Six of the eleven movements of this longest suite are rondeaux. They bookend this collection, with a paired set to open and a second paired set (plus doubles for each) to close. Centering on "G", seven of the eleven movements are in the minor mode. Les Amusemens ("The Amusements") could also be translated as "Entertainment". Ornaments help provide forward motion to the opening cheerful syncopated rondeau theme. We will never know to what or whom the *** in La *** ou les Sentimens ("The *** or the Sentiments" or "Feelings") refers. The indication of Gracieusement adds further to the tender, expressive affekt of the movement. Typical of a sarabande, this triple time slow, serious piece, with balanced phrases and complex harmonies, sometimes places an accent on the second beat. The two movements entitled Ƶephir (the mythological West Wind of spring) and Flore (a reference to the mythological Goddess of Flowers) are in the form of the popular French dance, the menuet, the latter more dramatic and complex harmonically. La Pithonisse ("The Pythoness") was the priestess presiding over the Oracle of Apollo at Delphi, located on Mount Parnassus. It was commonly believed that the vapors rising from the ground induced the priestesses to deliver the oracles in a frenzied state. This intensity is conveyed in this central movement conceived on a grand scale.

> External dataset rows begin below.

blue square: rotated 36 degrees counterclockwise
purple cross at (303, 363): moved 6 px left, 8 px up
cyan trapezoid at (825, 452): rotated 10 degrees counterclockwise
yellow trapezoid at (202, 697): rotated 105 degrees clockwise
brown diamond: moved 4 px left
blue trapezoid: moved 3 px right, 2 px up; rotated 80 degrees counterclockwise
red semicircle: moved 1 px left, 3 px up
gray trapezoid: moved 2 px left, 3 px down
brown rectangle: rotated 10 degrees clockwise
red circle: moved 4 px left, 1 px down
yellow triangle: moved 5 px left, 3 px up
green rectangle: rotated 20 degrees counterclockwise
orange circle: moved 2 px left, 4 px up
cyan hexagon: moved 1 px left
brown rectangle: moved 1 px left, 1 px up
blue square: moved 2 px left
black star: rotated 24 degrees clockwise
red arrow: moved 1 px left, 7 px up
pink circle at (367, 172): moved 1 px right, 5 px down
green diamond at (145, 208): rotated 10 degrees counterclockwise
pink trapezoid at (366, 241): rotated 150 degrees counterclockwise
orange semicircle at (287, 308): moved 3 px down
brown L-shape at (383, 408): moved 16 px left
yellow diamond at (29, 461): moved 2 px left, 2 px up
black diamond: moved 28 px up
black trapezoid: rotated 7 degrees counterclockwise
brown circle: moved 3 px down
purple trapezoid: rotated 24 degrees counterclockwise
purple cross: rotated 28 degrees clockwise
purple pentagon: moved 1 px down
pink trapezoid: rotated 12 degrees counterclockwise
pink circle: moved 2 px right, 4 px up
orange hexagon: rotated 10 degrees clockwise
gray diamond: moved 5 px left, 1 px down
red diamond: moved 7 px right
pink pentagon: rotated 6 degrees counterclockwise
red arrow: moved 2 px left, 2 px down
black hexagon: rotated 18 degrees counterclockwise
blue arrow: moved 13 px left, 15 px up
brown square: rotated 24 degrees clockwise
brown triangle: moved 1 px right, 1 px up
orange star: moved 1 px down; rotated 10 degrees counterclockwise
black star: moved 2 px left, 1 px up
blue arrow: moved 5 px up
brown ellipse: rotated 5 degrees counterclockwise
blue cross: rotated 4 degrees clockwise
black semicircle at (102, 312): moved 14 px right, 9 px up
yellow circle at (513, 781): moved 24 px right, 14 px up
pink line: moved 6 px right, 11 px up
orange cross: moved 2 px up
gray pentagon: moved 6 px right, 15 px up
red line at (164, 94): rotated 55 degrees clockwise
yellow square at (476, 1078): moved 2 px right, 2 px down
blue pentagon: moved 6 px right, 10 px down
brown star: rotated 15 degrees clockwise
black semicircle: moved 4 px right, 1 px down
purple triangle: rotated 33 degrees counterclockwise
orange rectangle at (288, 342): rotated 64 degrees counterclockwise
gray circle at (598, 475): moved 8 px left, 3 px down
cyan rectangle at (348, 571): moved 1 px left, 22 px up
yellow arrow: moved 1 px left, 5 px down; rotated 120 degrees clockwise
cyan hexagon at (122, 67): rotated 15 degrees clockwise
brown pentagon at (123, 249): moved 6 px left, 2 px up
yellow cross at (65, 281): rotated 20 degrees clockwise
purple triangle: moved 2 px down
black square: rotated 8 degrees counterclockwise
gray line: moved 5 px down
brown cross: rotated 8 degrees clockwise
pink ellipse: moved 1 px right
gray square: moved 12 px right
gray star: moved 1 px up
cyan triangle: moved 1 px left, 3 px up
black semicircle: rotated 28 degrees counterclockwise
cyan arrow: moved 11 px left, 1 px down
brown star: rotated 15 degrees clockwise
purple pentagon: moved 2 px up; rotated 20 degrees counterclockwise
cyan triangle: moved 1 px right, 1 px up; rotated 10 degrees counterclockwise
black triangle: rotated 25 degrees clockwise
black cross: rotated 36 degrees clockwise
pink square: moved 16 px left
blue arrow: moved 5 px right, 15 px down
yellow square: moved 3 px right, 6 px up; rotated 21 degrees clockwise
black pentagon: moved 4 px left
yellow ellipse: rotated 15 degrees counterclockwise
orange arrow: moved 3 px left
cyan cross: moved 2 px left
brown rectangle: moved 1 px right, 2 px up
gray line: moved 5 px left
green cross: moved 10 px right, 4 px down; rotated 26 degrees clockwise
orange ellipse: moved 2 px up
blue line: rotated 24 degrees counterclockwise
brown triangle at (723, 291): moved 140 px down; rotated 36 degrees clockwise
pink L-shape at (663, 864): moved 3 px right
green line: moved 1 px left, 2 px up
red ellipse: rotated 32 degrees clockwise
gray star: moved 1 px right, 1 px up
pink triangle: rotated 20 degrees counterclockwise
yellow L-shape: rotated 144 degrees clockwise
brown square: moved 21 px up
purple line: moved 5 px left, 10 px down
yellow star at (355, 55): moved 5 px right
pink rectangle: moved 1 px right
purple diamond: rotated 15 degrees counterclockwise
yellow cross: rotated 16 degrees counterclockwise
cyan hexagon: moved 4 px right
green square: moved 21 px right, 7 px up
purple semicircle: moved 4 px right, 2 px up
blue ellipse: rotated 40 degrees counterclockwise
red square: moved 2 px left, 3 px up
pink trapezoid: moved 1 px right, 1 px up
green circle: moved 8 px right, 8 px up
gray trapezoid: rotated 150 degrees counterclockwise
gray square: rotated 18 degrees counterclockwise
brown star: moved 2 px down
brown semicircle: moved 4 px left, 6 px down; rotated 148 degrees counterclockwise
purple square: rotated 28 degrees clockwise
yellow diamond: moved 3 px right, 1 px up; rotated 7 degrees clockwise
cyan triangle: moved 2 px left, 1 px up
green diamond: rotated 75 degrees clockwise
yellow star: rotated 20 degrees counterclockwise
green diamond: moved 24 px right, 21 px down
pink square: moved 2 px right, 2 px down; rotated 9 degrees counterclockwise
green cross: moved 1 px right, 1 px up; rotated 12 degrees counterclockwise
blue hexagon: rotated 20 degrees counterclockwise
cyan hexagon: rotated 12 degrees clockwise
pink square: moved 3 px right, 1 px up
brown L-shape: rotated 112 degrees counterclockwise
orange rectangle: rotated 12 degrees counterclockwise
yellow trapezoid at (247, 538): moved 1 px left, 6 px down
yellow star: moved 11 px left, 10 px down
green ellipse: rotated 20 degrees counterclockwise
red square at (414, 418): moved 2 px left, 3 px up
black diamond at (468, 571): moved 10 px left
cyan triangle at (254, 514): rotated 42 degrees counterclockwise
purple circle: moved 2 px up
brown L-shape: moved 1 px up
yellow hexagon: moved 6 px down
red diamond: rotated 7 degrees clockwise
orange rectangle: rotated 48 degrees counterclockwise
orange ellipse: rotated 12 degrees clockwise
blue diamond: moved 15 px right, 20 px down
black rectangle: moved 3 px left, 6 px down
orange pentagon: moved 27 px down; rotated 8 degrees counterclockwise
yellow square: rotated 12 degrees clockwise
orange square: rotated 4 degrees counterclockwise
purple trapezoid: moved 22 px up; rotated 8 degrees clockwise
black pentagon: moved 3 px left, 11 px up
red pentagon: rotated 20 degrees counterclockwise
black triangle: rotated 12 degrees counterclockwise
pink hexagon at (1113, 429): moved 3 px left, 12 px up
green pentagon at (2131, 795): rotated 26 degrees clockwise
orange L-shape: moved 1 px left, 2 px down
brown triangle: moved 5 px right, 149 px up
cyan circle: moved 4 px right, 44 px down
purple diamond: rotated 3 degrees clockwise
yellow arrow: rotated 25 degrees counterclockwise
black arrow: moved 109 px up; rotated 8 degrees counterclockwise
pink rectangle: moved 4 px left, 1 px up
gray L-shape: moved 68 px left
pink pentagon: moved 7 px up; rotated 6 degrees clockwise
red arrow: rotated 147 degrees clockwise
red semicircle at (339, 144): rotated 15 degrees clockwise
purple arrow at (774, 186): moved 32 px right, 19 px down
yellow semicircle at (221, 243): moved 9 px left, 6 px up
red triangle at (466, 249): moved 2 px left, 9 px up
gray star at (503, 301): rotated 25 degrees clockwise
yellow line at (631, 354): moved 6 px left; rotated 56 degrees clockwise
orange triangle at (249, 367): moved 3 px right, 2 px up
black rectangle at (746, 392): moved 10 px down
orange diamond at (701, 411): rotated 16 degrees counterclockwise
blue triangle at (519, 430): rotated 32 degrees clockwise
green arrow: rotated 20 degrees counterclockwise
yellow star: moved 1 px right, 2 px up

The 18th-century loure was a slow, virtuosic, noble, majestic dance. This binary form Loure in 6/4 meter is characterized by many low-ranging thick chords. Also marked Gracieusement, paired La Séduisante ("The Seductress") rondeaux are followed by paired variations (Double du 1er Rondeau, Double du 2e Rondeau).

===Quatrième suite===

The final suite is mostly in E major, with only the second movement and the middle section of the final movement in E minor. La Brillante is certainly a "Brilliant" opening piece. Almost all of the first three sections (rondeau theme and first two couplets) are written in the bright upper range of the harpsichord, both staves requiring treble clef. La Dampiere is a dramatic sarabande reminiscent of François Couperin's La Ténébreuse and La Raphaéle. La Michelon is a lively, joyful Italian giga. La Jeunesse ("Youth") is a menuet. Chaconne is in E major, but has an extended middle section in the parallel mode of E minor. The form is built of groups of four measures which are immediately repeated for a total of eight in each unit. The chaconne in this collection comes a close second to one by Jacques Duphly (1715–1789) as the longest single, continuous Piéce de clavecin of the seventeenth and eighteenth centuries.

==Album==

- Premiere Suite
  - La Minerve (3:19)
  - Sarabande, Les Regrets (1:41)
  - Les graces Badines (2:10)
  - La Tendre Agitation (4:47)
  - Le Plaidoyer de Cithere
    - 1er Rondeau (2:48)
    - 2e Rondeau (2:47)
- Seconde Suite
  - La belle Brune (2:28)
  - Sarabande La Prude (3:15)
  - L'Enfantine (1:36)
  - La Citherée
    - 1er Rondeau (2:25)
    - 2e Rondeau (2:22)
- Troisiéme Suite
  - Les Amusemens
    - 1er Rondeau (2:24)
    - 2e Rondeau (2:27)
  - Sarabande La *** ou les Sentimens (2:51)
  - Ƶephir – 1er Menuet (0:54)
  - Flore – 2e Menuet (1:39)
  - La Pithonisse (6:32)
  - Loure (4:33)
  - La Séduisante
    - 1er Rondeau (1:55)
    - 2e Rondeau (2:00)
    - Double du 1er Rondeau (2:04)
    - Double du 2e Rondeau (2:07)
- Quatriéme Suite
  - La Brillante (2:06)
  - La Dampiere (4:20)
  - La Michelon (1:25)
  - La Jeunesse (1:49)
  - Chaconne (9:00)

Total Time: (77:45)
Times based upon recording by harpsichord performer, Ruta Bloomfield (2009)

===Performances===

On 19 February 2009, Dr. Ruta Bloomfield became the first person in recorded history to perform the Premier livre de pieces de clavecin outside France since the eighteenth century.